Historic Scotland has announced various projects across Scotland are to benefit from a £1.6 million grant investment.
A Glasgow cemetery which forms a part of Scotland's Jewish heritage, the City Observatory Complex in Edinburgh and a rare locomotive turntable in Aberdeen are amongst the recipients.
The grants are part of Historic Scotland's Building Repairs Grants Scheme.
Cabinet Secretary Fiona Hyslop announced the latest award recipients at Castle Mill Works, the former North British Rubber Company offices in Edinburgh, which itself has been awarded £500,000 as part of the scheme.

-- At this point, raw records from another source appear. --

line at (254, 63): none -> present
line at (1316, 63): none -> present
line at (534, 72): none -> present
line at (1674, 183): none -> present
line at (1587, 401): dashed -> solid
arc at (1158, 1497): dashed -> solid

Ms Hyslop said: "This scheme helps to protect and promote, as well as transform and bring back into use, some of Scotland's most historically and architecturally significant buildings."
The scheme welcomes applications three times a year, and is a competitive process which takes account of the wider benefits that a repair project may provide such as community engagement, promoting sustainable economic and rural development, reinforcing local identity and the development of traditional skills.
Recipients of the funding as are follows:
• Castle Mill Works, the Former North British Rubber Factory in Edinburgh (£500,000).
• Westmuir Street School in Glasgow (£500,000).
• St Andrews Harbour in St Andrews (£22,600).
• The Engine shed and associated turntable in Ferryhill, Aberdeen (£298,158).
• City Observatory on Edinburgh's Calton Hill (£233,280).
• The Fountains and Gatepiers in Alexandra Park, Glasgow (£45,000).
• The Jewish Enclosure within the Necropolis, Glasgow (£13,125).
• The Stovehouse in Auchincruive, South Ayrshire (£18,200).